====== GIVEN ENTRIES

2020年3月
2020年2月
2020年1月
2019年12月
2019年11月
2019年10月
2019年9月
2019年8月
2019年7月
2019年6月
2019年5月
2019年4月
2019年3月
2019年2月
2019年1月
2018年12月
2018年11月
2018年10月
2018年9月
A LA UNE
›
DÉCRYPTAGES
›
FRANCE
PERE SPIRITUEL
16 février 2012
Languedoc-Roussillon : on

============
====== GIVEN ENTRIES

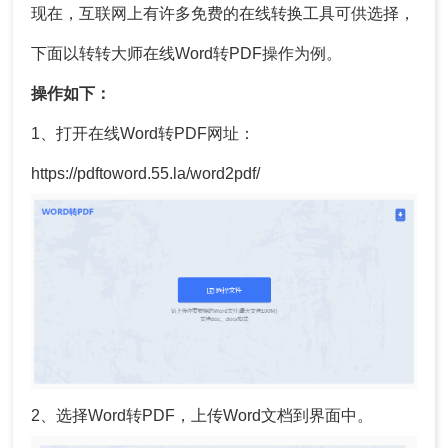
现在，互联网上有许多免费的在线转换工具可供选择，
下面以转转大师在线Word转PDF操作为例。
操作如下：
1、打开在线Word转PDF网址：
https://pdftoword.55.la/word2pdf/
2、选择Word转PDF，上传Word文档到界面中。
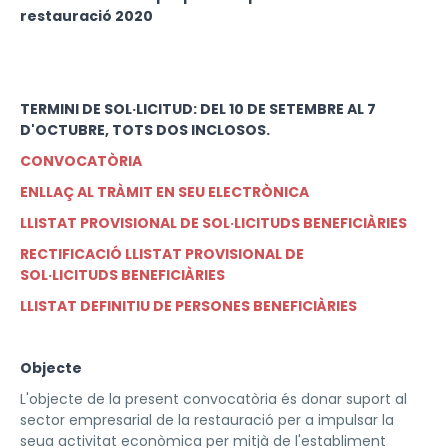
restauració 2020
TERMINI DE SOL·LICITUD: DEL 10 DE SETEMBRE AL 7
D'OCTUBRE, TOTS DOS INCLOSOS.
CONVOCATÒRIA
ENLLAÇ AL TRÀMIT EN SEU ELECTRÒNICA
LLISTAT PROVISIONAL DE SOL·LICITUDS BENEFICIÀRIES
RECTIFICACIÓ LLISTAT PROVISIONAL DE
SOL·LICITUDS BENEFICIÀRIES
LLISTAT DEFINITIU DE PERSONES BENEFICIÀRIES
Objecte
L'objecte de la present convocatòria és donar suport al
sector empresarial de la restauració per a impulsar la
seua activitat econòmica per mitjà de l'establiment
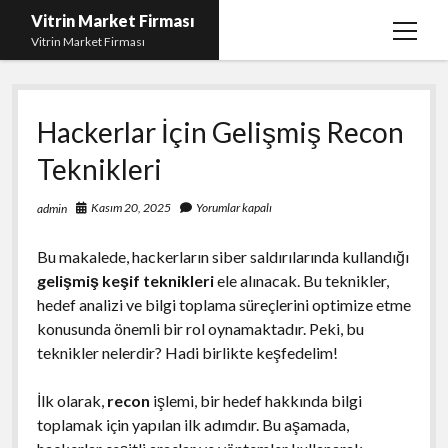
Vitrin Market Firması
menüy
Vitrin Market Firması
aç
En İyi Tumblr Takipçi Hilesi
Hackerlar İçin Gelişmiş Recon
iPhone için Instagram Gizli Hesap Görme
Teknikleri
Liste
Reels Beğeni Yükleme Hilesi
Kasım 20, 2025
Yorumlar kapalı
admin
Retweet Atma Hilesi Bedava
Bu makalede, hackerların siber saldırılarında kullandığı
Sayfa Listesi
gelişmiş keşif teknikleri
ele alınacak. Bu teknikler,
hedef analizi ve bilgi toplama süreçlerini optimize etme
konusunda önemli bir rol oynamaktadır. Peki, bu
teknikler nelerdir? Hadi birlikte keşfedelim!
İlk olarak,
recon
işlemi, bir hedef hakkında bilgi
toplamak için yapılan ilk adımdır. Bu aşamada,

============

*WHAT YOU ARE ASKED TO DO*
Reproduce, unchanged, the lines of the listing above that begin with the line containing "restauració 2020" and end with the line containing "seua activitat econòmica", including both of those lines.

*FINISHED EXERCISE*
restauració 2020
TERMINI DE SOL·LICITUD: DEL 10 DE SETEMBRE AL 7
D'OCTUBRE, TOTS DOS INCLOSOS.
CONVOCATÒRIA
ENLLAÇ AL TRÀMIT EN SEU ELECTRÒNICA
LLISTAT PROVISIONAL DE SOL·LICITUDS BENEFICIÀRIES
RECTIFICACIÓ LLISTAT PROVISIONAL DE
SOL·LICITUDS BENEFICIÀRIES
LLISTAT DEFINITIU DE PERSONES BENEFICIÀRIES
Objecte
L'objecte de la present convocatòria és donar suport al
sector empresarial de la restauració per a impulsar la
seua activitat econòmica per mitjà de l'establiment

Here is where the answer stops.